I have recently been asked to sign an NDA, which appears to be pretty standard, save for 1 clause which jumps out at me and leaves me scratching my head.

The NDA starts off naming the parties thus:

CompanyWhoProvidedNDA Ltd ("The Company")

Recipients Name ("Recipient")

The recipient has had no prior relationship with CompanyWhoProvidedNDA

Partway through the first section titled "Definitions and Interpretations" it says

1,5 "Any reference to the company, or the Recipient shall be deemed to be a reference to the Company.". The recipient may also include their respective agents, employees and contractors, and any reference to "party" shall mean such persons or any other person or entity as necessary to give full effect to the intended meaning of the Agreement." (Bolding mine)

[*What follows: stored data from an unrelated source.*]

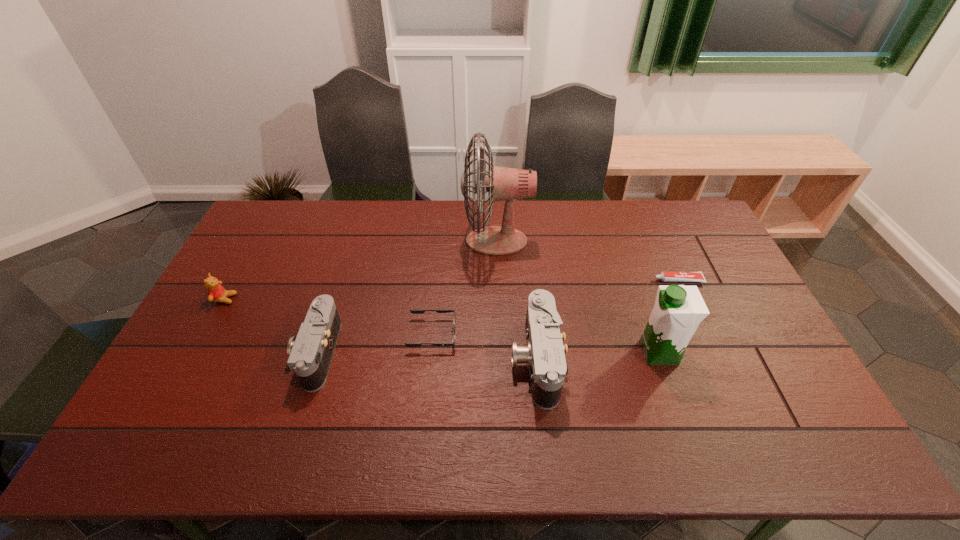
You are a GUI agent. You are given a task and a screenshot of the screen. Output one action in this format:
    pyautogui.click(x=<x>, y=<y>)
    Task: Click on the toothpaste
    
    Given the screenshot: What is the action you would take?
    pyautogui.click(x=664, y=276)

At what (x,y) coordinates should I click in order to perform the action: click on the rightmost object. Please return your answer as a coordinate pair (x, y). The image size is (960, 540). Looking at the image, I should click on (664, 276).

This screenshot has width=960, height=540. What are the coordinates of `the sixth shortest object` in the screenshot? It's located at (678, 310).

Find the location of a particular element. the sixth object from left to right is located at coordinates (678, 310).

Where is `vacant space situated on the lens of the left camera`? This screenshot has width=960, height=540. vacant space situated on the lens of the left camera is located at coordinates click(198, 353).

You are a GUI agent. You are given a task and a screenshot of the screen. Output one action in this format:
    pyautogui.click(x=<x>, y=<y>)
    Task: Click on the free space located on the lens of the left camera
    The height and width of the screenshot is (540, 960).
    Given the screenshot: What is the action you would take?
    pyautogui.click(x=252, y=353)

Image resolution: width=960 pixels, height=540 pixels. I want to click on vacant area situated on the lens of the left camera, so coord(229,353).

The image size is (960, 540). I want to click on free space located 0.160m on the lens of the fifth shortest object, so click(453, 360).

Where is `vacant space located on the lens of the fifth shortest object`? Image resolution: width=960 pixels, height=540 pixels. vacant space located on the lens of the fifth shortest object is located at coordinates (372, 360).

Find the location of a particular element. The width and height of the screenshot is (960, 540). vacant space located 0.370m on the lens of the fifth shortest object is located at coordinates (376, 360).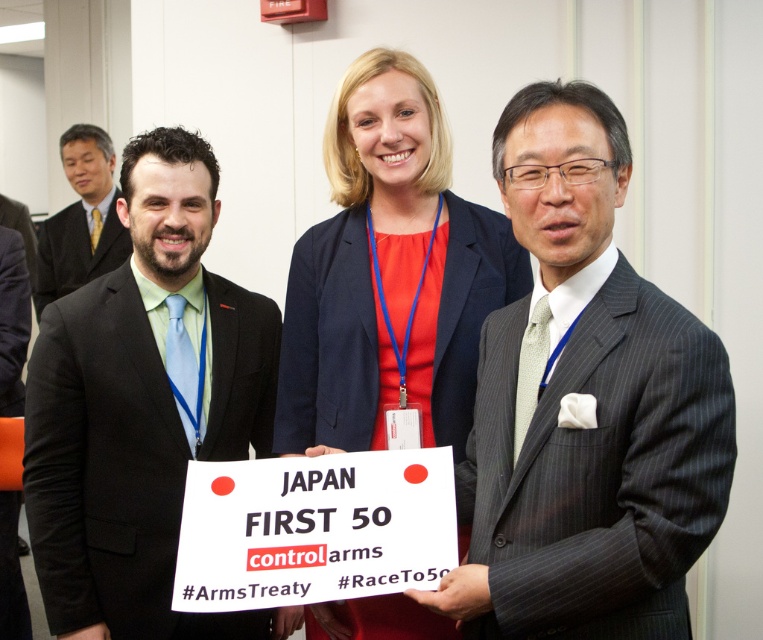
Question: Which of the following is the closest to the observer?

Choices:
 (A) black suit at left
 (B) gray pinstripe suit at right
 (C) white paper sign at center
 (D) matte blue blazer at center

Answer: (B)

Question: Does black suit at left appear on the right side of matte black suit at left?

Choices:
 (A) yes
 (B) no

Answer: (A)

Question: Does black suit at left have a greater width compared to white paper sign at center?

Choices:
 (A) no
 (B) yes

Answer: (B)

Question: Which point appears closest to the camera in this image?

Choices:
 (A) (584, 467)
 (B) (188, 544)
 (C) (375, 120)

Answer: (A)

Question: Can you confirm if gray pinstripe suit at right is positioned below matte blue blazer at center?

Choices:
 (A) yes
 (B) no

Answer: (A)

Question: Which of these objects is positioned closest to the white paper sign at center?

Choices:
 (A) black suit at left
 (B) matte black suit at left
 (C) gray pinstripe suit at right
 (D) matte blue blazer at center

Answer: (C)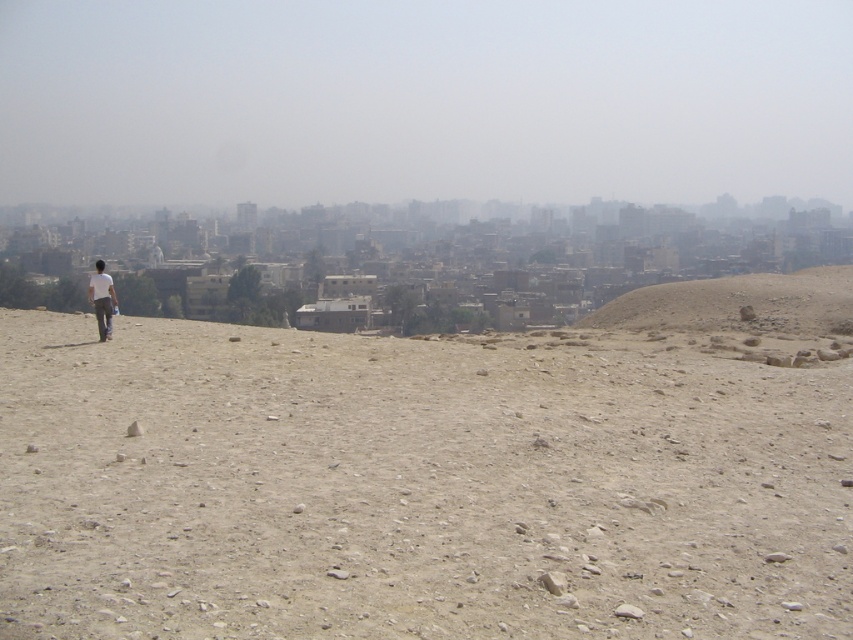
Question: Which of the following is the closest to the observer?

Choices:
 (A) (94, 285)
 (B) (608, 486)
 (C) (799, 298)

Answer: (B)

Question: Does light brown gravel at center appear over white matte shirt at center?

Choices:
 (A) yes
 (B) no

Answer: (B)

Question: Is desert sand hill at right closer to the viewer compared to white matte shirt at center?

Choices:
 (A) yes
 (B) no

Answer: (B)

Question: Is light brown gravel at center thinner than desert sand hill at right?

Choices:
 (A) yes
 (B) no

Answer: (B)

Question: Based on their relative distances, which object is nearer to the white matte shirt at center?

Choices:
 (A) light brown gravel at center
 (B) desert sand hill at right

Answer: (A)

Question: Estimate the real-world distances between objects in this image. Which object is closer to the desert sand hill at right?

Choices:
 (A) light brown gravel at center
 (B) white matte shirt at center

Answer: (A)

Am I correct in my belief that this clause weakens the enforceability of NDA against the recipient because it redefines the Recipient as the as The Company.

Further, is it reasonable to believe that notwithstanding this statement, were a court to get involved questions of confidentiality the court would likely ignore this statement as it contradicts the meaning and purpose of the agreement?

1 Answer 1


One cannot (i.e., does not) contract with oneself. The language in bold is meaningless in that it --evidently by mistake-- merges counterparties into the one that is labeled "Company".

Equivalently, the language at issue is inconsequential to the extent the NDA altogether outlines rights and duties for [counter-]parties whose set of interests oppose each other.

You might want to notify the company about this issue and have it clarify if need be, but otherwise the substance of the NDA is not weakened at all by the apparent mistake in clause 1.5.